(Records from a collection)
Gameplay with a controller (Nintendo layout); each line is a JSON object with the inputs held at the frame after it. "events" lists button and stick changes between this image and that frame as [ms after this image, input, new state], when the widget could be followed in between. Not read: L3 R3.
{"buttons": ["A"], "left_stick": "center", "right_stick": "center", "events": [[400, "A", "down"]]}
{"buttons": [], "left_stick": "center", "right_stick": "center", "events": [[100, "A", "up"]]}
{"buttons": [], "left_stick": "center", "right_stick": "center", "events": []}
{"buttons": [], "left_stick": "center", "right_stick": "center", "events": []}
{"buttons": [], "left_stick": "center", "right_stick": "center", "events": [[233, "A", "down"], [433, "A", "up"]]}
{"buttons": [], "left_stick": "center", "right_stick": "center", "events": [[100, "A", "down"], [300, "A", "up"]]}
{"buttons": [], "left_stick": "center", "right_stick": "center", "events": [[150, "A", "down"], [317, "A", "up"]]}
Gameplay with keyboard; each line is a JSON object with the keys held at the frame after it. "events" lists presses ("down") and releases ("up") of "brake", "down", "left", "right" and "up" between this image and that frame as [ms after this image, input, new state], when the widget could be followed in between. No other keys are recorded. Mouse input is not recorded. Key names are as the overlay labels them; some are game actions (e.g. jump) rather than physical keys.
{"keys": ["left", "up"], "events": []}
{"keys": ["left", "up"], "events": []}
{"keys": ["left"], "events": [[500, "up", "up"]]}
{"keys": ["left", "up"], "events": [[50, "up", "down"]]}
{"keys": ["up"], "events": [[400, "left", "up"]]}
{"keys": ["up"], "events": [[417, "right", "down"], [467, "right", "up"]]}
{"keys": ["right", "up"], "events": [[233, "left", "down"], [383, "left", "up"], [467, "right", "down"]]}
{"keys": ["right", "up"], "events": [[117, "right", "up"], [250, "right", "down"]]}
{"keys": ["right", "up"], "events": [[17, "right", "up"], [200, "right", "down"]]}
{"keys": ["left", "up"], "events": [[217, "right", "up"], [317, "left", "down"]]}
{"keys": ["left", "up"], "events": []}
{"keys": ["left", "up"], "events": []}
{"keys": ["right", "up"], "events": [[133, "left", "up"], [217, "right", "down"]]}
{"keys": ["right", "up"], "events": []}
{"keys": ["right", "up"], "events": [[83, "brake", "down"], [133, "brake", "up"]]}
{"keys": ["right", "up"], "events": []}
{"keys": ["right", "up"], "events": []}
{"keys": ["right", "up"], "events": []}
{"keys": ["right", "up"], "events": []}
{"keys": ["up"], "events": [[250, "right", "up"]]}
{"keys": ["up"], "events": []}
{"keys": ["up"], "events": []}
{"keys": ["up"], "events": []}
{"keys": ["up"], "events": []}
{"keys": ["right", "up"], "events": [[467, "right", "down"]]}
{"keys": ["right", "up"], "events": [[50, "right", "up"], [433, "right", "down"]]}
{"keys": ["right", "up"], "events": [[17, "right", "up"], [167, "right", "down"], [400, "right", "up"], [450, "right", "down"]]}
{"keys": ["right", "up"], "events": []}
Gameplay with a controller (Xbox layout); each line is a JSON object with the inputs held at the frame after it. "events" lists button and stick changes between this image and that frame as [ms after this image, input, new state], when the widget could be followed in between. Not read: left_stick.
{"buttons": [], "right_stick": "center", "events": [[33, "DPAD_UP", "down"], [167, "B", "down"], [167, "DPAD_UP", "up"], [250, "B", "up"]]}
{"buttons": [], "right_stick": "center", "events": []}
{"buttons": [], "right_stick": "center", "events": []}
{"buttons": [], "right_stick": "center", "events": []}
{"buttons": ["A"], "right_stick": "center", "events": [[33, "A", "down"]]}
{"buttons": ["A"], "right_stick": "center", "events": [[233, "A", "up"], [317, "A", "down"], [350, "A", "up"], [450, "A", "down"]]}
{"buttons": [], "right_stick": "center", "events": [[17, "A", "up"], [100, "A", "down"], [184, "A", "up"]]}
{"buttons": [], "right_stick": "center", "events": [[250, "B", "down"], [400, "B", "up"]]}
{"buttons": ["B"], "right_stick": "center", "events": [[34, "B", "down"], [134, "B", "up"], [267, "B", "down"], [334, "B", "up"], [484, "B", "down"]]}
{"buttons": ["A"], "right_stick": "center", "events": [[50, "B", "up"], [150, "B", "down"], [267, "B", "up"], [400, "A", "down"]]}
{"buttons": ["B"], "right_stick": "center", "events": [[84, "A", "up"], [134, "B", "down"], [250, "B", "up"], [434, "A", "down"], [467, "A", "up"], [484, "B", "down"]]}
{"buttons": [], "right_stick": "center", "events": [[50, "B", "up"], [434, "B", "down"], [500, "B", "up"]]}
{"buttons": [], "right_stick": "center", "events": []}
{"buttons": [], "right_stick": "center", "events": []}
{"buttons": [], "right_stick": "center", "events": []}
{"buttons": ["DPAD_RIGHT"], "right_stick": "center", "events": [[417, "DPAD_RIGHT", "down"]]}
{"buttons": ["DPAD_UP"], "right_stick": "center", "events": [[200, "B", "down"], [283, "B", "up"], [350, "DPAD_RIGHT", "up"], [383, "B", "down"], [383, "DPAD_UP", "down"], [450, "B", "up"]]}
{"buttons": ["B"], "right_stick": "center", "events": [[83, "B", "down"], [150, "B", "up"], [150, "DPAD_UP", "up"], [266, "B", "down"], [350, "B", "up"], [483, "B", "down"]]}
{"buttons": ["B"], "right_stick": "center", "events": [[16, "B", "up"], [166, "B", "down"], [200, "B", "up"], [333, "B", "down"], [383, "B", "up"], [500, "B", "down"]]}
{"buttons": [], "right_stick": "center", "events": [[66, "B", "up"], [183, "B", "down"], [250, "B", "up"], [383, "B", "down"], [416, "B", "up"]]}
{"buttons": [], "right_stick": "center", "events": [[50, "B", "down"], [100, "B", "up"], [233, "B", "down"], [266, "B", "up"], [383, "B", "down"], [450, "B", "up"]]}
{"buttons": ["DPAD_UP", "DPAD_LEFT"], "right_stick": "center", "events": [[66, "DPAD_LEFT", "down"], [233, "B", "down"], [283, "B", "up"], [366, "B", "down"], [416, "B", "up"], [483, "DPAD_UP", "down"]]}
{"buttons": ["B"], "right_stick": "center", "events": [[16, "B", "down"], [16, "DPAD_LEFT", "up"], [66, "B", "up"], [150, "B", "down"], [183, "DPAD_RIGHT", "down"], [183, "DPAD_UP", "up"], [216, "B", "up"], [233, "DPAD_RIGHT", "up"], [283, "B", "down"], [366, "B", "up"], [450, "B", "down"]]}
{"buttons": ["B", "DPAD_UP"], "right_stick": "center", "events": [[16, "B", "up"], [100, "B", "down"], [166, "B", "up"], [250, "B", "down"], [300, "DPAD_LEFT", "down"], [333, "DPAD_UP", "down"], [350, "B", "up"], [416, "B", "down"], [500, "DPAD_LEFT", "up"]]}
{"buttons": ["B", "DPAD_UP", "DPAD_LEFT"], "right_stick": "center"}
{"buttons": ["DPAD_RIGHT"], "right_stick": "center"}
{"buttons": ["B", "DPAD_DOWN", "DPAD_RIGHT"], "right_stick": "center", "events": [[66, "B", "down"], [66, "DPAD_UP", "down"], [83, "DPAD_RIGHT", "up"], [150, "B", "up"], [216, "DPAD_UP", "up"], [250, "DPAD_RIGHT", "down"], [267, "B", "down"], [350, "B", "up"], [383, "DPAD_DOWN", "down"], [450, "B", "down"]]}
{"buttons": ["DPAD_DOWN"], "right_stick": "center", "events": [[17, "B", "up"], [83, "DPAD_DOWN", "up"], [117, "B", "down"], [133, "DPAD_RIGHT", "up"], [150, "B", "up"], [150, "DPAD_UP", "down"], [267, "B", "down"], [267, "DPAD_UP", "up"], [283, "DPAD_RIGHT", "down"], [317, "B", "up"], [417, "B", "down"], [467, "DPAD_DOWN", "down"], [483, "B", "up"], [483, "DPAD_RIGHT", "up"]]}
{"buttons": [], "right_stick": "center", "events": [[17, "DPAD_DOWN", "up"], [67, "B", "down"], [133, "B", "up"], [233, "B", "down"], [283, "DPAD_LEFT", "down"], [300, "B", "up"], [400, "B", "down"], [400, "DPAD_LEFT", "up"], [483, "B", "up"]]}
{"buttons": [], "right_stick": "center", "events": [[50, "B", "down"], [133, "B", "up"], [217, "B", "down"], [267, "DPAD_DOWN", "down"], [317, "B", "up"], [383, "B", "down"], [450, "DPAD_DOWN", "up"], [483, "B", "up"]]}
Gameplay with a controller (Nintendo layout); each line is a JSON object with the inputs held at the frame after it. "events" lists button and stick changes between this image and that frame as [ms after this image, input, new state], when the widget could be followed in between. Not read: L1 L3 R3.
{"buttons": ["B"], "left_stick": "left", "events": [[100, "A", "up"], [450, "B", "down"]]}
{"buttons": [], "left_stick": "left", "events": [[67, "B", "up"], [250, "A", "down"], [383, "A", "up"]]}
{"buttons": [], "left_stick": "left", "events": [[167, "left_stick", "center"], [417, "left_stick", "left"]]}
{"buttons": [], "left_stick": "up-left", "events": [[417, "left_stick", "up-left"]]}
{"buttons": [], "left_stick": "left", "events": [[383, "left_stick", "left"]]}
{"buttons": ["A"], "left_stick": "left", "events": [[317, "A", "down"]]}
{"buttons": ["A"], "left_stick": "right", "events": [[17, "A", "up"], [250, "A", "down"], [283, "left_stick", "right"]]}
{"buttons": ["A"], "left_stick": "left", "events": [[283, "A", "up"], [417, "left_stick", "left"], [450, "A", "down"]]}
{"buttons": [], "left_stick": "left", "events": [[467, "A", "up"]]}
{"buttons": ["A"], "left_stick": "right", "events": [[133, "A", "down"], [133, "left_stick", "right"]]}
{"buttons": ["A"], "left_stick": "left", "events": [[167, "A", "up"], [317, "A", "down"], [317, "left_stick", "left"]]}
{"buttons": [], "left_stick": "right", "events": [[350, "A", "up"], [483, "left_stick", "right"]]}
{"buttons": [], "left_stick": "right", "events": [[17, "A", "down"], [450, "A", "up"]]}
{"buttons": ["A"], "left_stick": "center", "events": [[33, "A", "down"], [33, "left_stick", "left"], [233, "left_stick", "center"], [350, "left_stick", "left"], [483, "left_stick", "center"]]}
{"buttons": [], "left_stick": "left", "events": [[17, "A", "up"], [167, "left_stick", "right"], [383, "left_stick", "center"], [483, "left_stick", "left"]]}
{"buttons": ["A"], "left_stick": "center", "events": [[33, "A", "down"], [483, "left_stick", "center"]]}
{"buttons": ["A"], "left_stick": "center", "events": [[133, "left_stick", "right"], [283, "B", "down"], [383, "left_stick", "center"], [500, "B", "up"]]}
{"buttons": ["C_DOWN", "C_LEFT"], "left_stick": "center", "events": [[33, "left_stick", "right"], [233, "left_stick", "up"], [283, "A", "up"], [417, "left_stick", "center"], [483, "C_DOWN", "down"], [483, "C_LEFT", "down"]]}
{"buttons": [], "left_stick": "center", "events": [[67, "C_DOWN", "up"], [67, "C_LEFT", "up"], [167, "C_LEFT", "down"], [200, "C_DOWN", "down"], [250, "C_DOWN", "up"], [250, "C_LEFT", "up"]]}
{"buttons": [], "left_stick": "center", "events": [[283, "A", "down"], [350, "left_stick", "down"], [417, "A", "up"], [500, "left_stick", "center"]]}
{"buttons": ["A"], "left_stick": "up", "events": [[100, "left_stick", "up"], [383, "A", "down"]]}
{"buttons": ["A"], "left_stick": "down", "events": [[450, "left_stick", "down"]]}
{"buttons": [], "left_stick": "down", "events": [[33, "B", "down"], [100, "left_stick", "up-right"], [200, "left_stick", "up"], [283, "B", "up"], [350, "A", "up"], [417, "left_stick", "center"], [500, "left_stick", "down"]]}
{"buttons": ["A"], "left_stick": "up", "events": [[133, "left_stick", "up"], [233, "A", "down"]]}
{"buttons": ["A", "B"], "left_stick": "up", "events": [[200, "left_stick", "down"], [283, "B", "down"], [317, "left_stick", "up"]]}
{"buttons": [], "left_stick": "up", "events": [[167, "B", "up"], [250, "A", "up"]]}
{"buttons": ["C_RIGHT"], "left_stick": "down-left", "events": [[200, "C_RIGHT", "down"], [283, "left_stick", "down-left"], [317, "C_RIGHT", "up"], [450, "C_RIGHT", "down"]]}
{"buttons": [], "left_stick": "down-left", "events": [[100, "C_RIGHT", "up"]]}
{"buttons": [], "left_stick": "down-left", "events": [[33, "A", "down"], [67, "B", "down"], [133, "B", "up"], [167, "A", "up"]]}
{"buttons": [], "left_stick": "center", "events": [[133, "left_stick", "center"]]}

__THE TASK__. If a line contains the word "brake", it counts; please state how many such lines the records above have, and nothing more.

__ANSWER AREA__. 2